═══ Recorded information

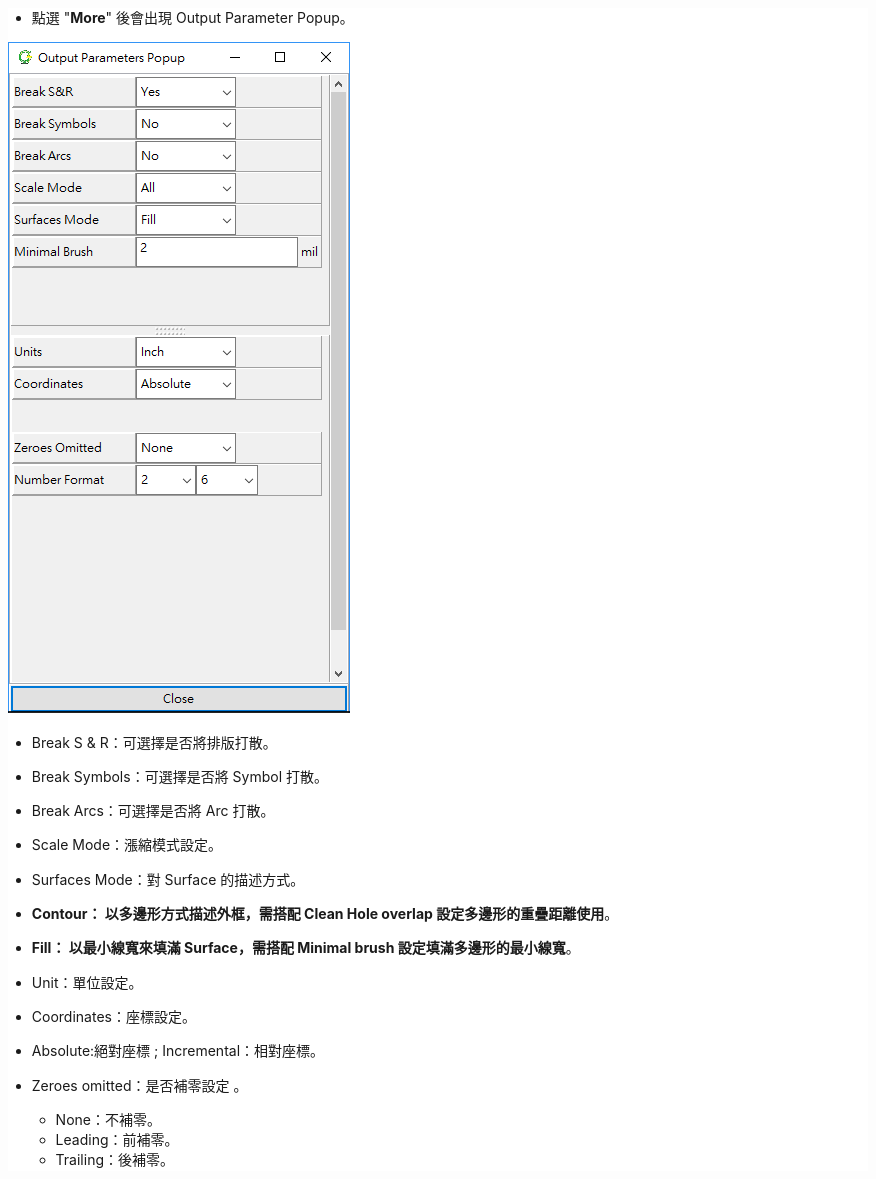 
- 點選 "**More**" 後會出現 Output Parameter Popup。

![](./icon-import/308.png)

- Break S & R：可選擇是否將排版打散。

- Break Symbols：可選擇是否將 Symbol 打散。

- Break Arcs：可選擇是否將 Arc 打散。

- Scale Mode：漲縮模式設定。

- Surfaces Mode：對 Surface 的描述方式。

- **Contour： 以多邊形方式描述外框，需搭配 Clean Hole overlap 設定多邊形的重疊距離使用**。
- **Fill： 以最小線寬來填滿 Surface，需搭配 Minimal brush 設定填滿多邊形的最小線寬**。


- Unit：單位設定。

- Coordinates：座標設定。
- Absolute:絕對座標 ; Incremental：相對座標。
- Zeroes omitted：是否補零設定 。     
	* None：不補零。                   
    * Leading：前補零。              
    * Trailing：後補零。
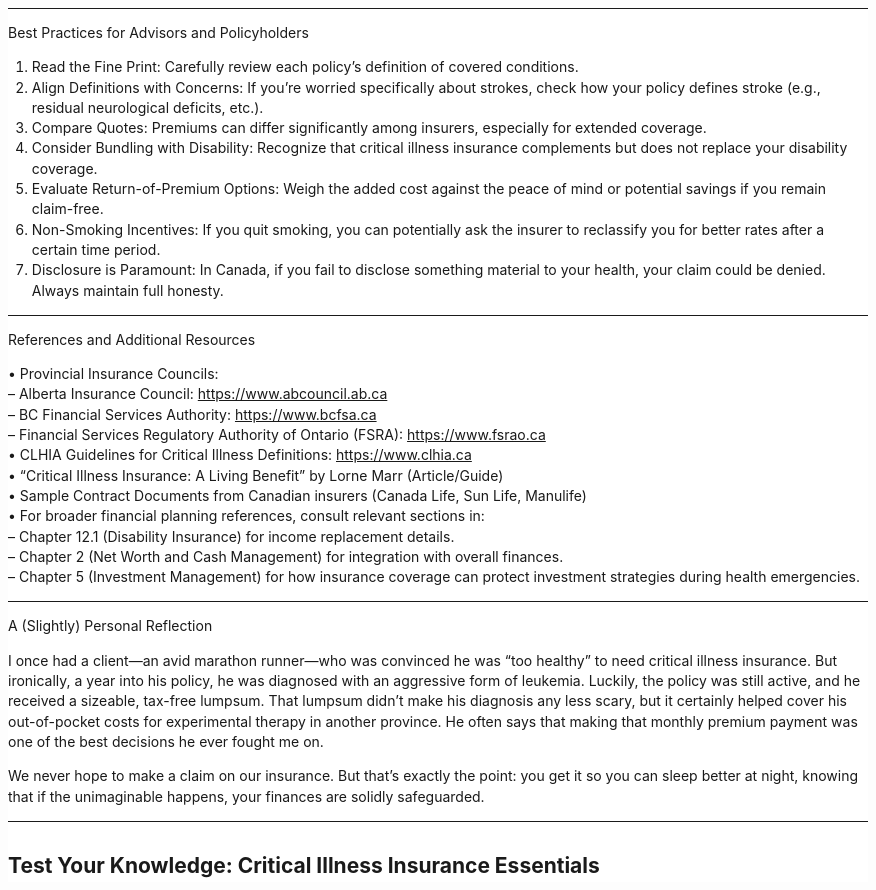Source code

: --------------------------------------

Best Practices for Advisors and Policyholders  

1. Read the Fine Print: Carefully review each policy’s definition of covered conditions.  
2. Align Definitions with Concerns: If you’re worried specifically about strokes, check how your policy defines stroke (e.g., residual neurological deficits, etc.).  
3. Compare Quotes: Premiums can differ significantly among insurers, especially for extended coverage.  
4. Consider Bundling with Disability: Recognize that critical illness insurance complements but does not replace your disability coverage.  
5. Evaluate Return-of-Premium Options: Weigh the added cost against the peace of mind or potential savings if you remain claim-free.  
6. Non-Smoking Incentives: If you quit smoking, you can potentially ask the insurer to reclassify you for better rates after a certain time period.  
7. Disclosure is Paramount: In Canada, if you fail to disclose something material to your health, your claim could be denied. Always maintain full honesty.  

--------------------------------------

References and Additional Resources  

• Provincial Insurance Councils:  
  – Alberta Insurance Council: https://www.abcouncil.ab.ca  
  – BC Financial Services Authority: https://www.bcfsa.ca  
  – Financial Services Regulatory Authority of Ontario (FSRA): https://www.fsrao.ca  
• CLHIA Guidelines for Critical Illness Definitions: https://www.clhia.ca  
• “Critical Illness Insurance: A Living Benefit” by Lorne Marr (Article/Guide)  
• Sample Contract Documents from Canadian insurers (Canada Life, Sun Life, Manulife)  
• For broader financial planning references, consult relevant sections in:  
  – Chapter 12.1 (Disability Insurance) for income replacement details.  
  – Chapter 2 (Net Worth and Cash Management) for integration with overall finances.  
  – Chapter 5 (Investment Management) for how insurance coverage can protect investment strategies during health emergencies.

--------------------------------------

A (Slightly) Personal Reflection  

I once had a client—an avid marathon runner—who was convinced he was “too healthy” to need critical illness insurance. But ironically, a year into his policy, he was diagnosed with an aggressive form of leukemia. Luckily, the policy was still active, and he received a sizeable, tax-free lumpsum. That lumpsum didn’t make his diagnosis any less scary, but it certainly helped cover his out-of-pocket costs for experimental therapy in another province. He often says that making that monthly premium payment was one of the best decisions he ever fought me on.

We never hope to make a claim on our insurance. But that’s exactly the point: you get it so you can sleep better at night, knowing that if the unimaginable happens, your finances are solidly safeguarded.

--------------------------------------

## Test Your Knowledge: Critical Illness Insurance Essentials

══════

Required work =
For this exercise, reproduce exactly the lines of the records above from the one with "- Break Arcs：可選擇是否將 Arc 打散。" up to and including the one with "5. Evaluate Return-of-Premium", without pictures.

Exercise output =
- Break Arcs：可選擇是否將 Arc 打散。

- Scale Mode：漲縮模式設定。

- Surfaces Mode：對 Surface 的描述方式。

- **Contour： 以多邊形方式描述外框，需搭配 Clean Hole overlap 設定多邊形的重疊距離使用**。
- **Fill： 以最小線寬來填滿 Surface，需搭配 Minimal brush 設定填滿多邊形的最小線寬**。


- Unit：單位設定。

- Coordinates：座標設定。
- Absolute:絕對座標 ; Incremental：相對座標。
- Zeroes omitted：是否補零設定 。     
	* None：不補零。                   
    * Leading：前補零。              
    * Trailing：後補零。
Source code

: --------------------------------------

Best Practices for Advisors and Policyholders  

1. Read the Fine Print: Carefully review each policy’s definition of covered conditions.  
2. Align Definitions with Concerns: If you’re worried specifically about strokes, check how your policy defines stroke (e.g., residual neurological deficits, etc.).  
3. Compare Quotes: Premiums can differ significantly among insurers, especially for extended coverage.  
4. Consider Bundling with Disability: Recognize that critical illness insurance complements but does not replace your disability coverage.  
5. Evaluate Return-of-Premium Options: Weigh the added cost against the peace of mind or potential savings if you remain claim-free.  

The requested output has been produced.